**Required work**
Replace every instance of "chart" in the material below with "graph", leaving all other wording unchanged, and reproduce the material without the pictures.
******
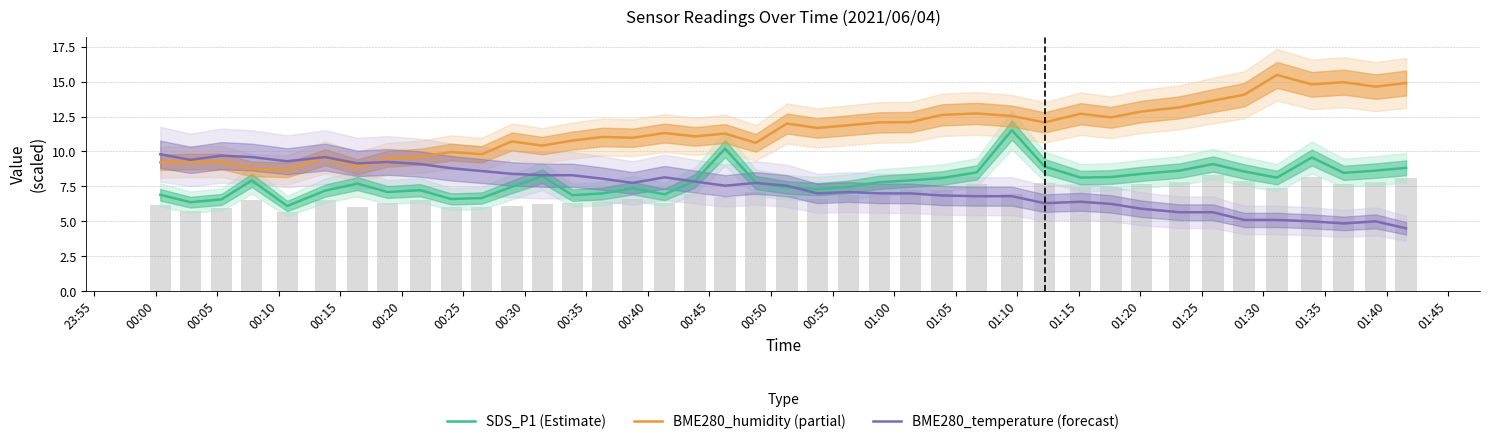

List the series in order of their peak value, lowest first.

BME280_temperature (forecast), SDS_P1 (Estimate), BME280_humidity (partial)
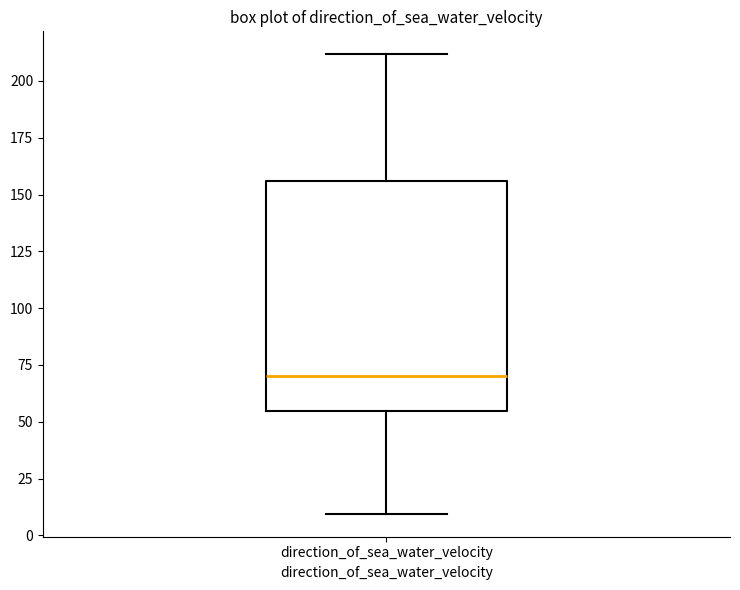

Where is the lower edge of the box for direction_of_sea_water_velocity on the y-axis? The values are not printed on the chart, so give them approximately, as read against the axis.

55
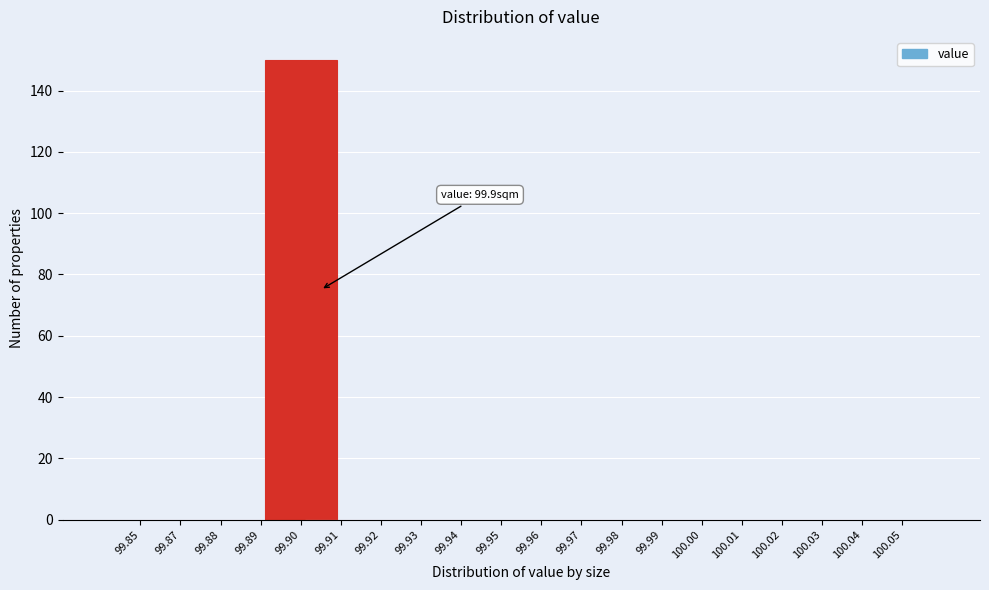

Reading right to left, what are all the values shown in this chart?

100.05=0	100.04=0	100.03=0	100.02=0	100.01=0	100.00=0	99.99=0	99.98=0	99.97=0	99.96=0	99.95=0	99.94=0	99.93=0	99.92=0	99.91=0	99.90=150	99.89=0	99.88=0	99.87=0	99.85=0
******
**Your solution**
List the series in order of their peak value, lowest first.

BME280_temperature (forecast), SDS_P1 (Estimate), BME280_humidity (partial)

Where is the lower edge of the box for direction_of_sea_water_velocity on the y-axis? The values are not printed on the graph, so give them approximately, as read against the axis.

55

Reading right to left, what are all the values shown in this graph?

100.05=0	100.04=0	100.03=0	100.02=0	100.01=0	100.00=0	99.99=0	99.98=0	99.97=0	99.96=0	99.95=0	99.94=0	99.93=0	99.92=0	99.91=0	99.90=150	99.89=0	99.88=0	99.87=0	99.85=0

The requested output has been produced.